I just returned from a trip to Salt Lake City to visit my dad and wouldn’t you know it, a buzzy Utahn crime story broke on my second day there!
But it’s far from the only notable crime that has taken place in Utah and spawned true crime texts.1
Elizabeth Smart was kidnapped by a religious fanatic at fourteen and kept in captivity for almost a year. She has written two memoirs about her experience, and I always recommend reading the survivor’s own words when possible.
In 2018, University of Utah student Lauren McCluskey was murdered on campus after repeated requests from campus and Salt Lake police to keep her safe from her ex-boyfriend, who was stalking and threatening her. She was failed by every institution that was supposed to keep her safe, and the university eventually settled with her family for over ten million dollars for their negligence (which they used to open a violence prevention foundation in her name). ESPN, always a reliable source for documentaries exploring the intersection of sports and crime2 (Lauren was a track and field athlete), premiered a film on her story this year.
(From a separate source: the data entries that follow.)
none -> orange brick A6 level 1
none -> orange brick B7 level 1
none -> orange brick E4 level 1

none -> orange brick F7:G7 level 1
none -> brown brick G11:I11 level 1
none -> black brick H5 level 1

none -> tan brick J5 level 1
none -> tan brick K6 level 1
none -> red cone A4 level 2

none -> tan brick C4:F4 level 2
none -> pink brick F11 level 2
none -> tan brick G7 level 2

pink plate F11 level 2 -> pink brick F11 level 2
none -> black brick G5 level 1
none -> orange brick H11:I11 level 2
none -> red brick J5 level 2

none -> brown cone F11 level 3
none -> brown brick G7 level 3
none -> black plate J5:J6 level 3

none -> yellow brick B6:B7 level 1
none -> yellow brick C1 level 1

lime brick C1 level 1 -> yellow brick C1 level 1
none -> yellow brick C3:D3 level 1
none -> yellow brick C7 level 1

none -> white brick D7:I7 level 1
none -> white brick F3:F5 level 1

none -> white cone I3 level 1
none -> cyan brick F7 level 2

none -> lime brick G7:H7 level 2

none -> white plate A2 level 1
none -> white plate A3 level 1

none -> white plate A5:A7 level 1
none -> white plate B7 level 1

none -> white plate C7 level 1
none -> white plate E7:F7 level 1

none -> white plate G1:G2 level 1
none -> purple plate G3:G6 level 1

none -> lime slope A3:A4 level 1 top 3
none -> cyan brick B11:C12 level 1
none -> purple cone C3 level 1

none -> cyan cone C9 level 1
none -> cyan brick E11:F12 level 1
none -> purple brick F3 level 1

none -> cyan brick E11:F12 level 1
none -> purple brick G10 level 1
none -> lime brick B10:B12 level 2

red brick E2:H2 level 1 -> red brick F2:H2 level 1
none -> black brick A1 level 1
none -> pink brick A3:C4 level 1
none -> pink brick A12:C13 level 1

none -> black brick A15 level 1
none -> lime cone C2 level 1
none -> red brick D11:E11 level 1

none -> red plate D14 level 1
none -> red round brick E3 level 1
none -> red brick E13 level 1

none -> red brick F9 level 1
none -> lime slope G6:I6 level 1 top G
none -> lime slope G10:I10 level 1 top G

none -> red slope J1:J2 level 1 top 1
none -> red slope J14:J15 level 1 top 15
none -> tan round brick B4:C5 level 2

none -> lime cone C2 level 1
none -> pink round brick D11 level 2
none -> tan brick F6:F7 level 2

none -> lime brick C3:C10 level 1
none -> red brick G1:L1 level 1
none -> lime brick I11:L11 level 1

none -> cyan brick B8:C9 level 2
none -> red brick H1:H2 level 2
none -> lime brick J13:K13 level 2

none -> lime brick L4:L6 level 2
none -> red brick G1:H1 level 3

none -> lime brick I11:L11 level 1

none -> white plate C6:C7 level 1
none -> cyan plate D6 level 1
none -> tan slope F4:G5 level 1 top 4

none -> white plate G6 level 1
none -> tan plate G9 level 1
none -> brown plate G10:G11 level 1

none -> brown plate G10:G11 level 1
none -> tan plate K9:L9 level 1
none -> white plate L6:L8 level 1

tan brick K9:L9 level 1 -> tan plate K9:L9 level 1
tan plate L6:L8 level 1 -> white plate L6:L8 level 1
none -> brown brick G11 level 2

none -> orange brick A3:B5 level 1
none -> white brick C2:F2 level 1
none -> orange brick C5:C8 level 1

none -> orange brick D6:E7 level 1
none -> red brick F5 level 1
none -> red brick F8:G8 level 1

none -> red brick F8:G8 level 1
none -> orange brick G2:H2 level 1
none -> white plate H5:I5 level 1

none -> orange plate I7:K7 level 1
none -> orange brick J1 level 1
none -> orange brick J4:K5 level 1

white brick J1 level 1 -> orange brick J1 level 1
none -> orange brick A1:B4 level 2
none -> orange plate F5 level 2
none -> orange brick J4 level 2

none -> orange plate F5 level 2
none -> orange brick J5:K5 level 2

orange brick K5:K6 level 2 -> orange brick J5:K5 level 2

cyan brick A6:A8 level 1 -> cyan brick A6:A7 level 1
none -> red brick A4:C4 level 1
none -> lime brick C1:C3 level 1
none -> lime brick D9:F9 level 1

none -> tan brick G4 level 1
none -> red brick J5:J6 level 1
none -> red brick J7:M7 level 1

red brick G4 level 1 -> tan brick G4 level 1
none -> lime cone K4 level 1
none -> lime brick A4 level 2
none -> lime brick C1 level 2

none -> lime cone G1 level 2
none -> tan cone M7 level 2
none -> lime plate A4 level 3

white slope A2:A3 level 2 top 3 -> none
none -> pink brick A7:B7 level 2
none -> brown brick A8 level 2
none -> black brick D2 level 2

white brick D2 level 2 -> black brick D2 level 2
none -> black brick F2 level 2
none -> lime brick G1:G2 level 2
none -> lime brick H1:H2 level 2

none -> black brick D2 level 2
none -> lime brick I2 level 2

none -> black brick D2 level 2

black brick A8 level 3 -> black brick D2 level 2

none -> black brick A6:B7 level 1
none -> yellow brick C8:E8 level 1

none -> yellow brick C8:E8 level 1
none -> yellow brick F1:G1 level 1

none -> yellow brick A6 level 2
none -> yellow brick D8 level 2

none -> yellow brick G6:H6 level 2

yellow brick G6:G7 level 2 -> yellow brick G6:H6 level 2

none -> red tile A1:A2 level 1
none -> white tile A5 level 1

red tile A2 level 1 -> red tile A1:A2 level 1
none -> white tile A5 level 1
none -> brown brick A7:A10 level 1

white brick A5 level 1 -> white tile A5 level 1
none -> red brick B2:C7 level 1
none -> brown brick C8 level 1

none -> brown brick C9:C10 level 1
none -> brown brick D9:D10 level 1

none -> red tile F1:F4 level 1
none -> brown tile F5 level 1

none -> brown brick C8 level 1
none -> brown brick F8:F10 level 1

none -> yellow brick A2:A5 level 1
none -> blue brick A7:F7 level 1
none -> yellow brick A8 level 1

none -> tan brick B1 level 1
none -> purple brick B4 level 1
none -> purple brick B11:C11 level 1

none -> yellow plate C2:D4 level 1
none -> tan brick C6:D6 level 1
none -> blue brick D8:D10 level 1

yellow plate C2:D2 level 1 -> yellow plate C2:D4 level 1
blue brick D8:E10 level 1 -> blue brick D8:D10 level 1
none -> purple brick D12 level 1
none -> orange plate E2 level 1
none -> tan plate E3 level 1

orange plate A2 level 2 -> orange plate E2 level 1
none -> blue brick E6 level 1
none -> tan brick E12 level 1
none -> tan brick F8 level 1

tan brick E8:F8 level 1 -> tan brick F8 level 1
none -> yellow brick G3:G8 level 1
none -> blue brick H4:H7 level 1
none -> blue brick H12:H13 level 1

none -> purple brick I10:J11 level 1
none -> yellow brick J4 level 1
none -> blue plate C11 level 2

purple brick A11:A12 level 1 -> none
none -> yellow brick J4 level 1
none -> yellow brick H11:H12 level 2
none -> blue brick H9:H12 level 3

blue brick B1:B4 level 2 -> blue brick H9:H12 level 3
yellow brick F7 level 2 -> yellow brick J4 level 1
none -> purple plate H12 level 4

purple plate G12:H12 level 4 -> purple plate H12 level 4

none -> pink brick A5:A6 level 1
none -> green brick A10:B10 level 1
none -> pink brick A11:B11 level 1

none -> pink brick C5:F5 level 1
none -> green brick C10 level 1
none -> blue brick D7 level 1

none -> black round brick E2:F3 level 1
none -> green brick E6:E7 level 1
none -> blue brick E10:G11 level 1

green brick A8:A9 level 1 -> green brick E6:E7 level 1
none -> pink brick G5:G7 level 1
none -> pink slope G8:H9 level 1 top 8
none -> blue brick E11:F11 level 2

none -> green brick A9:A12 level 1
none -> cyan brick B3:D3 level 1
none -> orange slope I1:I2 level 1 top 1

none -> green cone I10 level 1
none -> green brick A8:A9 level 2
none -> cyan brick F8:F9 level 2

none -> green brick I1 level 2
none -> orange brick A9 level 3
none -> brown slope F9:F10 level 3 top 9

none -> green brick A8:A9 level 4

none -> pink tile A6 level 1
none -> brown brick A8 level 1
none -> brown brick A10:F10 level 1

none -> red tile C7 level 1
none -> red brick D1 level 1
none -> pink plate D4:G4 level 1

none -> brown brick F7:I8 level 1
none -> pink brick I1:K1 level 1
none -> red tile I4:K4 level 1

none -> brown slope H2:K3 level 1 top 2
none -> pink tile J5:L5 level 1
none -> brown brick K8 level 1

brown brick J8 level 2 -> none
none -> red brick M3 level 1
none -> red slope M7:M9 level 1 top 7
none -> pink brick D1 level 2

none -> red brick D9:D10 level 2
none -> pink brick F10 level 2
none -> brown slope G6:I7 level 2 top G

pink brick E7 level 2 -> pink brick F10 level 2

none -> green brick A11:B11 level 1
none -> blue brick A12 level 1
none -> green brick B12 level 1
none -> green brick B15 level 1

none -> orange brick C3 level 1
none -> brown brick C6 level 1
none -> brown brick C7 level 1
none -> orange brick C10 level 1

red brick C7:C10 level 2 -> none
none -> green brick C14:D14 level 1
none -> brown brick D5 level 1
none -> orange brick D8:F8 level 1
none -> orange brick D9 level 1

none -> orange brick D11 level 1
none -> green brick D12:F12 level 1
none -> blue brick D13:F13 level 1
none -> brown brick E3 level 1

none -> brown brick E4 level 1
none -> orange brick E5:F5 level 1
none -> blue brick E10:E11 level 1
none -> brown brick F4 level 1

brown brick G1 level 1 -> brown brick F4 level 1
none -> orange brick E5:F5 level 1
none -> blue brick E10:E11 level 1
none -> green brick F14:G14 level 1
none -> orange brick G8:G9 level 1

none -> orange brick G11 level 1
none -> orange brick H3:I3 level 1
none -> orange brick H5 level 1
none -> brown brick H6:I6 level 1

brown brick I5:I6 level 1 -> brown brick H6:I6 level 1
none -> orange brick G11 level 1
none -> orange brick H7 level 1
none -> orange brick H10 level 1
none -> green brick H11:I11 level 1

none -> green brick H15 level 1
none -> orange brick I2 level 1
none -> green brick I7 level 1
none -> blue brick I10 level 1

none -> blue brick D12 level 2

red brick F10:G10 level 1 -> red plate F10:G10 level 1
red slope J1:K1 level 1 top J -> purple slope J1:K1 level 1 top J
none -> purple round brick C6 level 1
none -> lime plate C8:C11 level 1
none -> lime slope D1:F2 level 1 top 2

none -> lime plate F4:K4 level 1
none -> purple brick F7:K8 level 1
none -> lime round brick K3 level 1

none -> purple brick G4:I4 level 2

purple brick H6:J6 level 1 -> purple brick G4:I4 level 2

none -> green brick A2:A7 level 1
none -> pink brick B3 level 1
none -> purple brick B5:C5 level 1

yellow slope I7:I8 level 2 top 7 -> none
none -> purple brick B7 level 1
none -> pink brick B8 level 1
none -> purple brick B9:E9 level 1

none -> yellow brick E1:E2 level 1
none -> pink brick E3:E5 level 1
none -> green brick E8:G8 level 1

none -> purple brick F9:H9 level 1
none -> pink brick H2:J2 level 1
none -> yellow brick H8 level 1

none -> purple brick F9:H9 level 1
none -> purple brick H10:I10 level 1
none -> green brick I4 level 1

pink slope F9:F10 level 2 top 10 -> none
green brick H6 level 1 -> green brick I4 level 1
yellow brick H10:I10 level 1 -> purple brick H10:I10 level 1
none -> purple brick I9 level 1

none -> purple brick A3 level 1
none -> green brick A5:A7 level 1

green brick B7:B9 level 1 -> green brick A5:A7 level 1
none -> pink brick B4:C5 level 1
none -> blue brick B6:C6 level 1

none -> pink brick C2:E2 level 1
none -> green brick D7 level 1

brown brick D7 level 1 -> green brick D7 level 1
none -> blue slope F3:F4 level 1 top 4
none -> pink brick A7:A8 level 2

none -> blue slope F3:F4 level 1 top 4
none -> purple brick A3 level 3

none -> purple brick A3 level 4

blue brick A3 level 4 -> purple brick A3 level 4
If you’re fascinated by true crime of the serial killer variety, Ted Bundy murdered five of his victims in Utah, and the Green River killer was born in Salt Lake City.
I will read any book Jon Krakauer writes, and his devastating investigation into a series of rapes at the University of Montana exposes another way universities fail women, and includes some authentic self-examination of the author’s own masculinist biases. Just as good is Under the Banner of Heaven: A Story of Violent Faith, in which the murder of a woman and her daughter exposes the brutal misogyny and child cruelty endemic to the FLDS church based in southern Utah.3
Murder Among the Mormons (Netflix) is a fascinating under-the-radar documentary about a series of bombings in Salt Lake that ropes in forgery, counterfeiting, coin collecting, and the esoteric world of rare books.
I’ll close with a non-recommendation. Norman Mailer’s The Executioner’s Song (1979) is often cited along with In Cold Blood as one of the “true crime novels” that legitimized the genre and helped to usher in the twentieth-century boom in American true crime. It even won a Pulitzer! However, I read its 1136 pages so you wouldn’t have to, and let me assure you, it is NOT GOOD. Mailer uses the occasion of Gary Gilmore’s crimes (murdering two people in Orem and Provo, Utah) to endlessly (1136 pages) pontificate about cowboy mythology, the American West, and individualist ideology. You know what he doesn’t pontificate about so much? THE VICTIMS. I kid you not when I share that there are a total of three (out of 1136) pages that consider the lives of the people Gilmore killed in any way other than tangentially. Mostly, it’s the psychobiography of Norman Mailer as told through the crimes, trial, and execution of Gilmore. There’s also some super-cringey sex stuff. Save yourself.
CW: This post will mention texts that include rape and violence against women.
Including O.J.: Made in America, which makes my top five list of the decade.
If you’d like to have a visceral reaction to the phrase “keep sweet” for the rest of your natural born life, the Netflix documentary on FLDS “prophet” Warren Jeffs is a harrowing watch.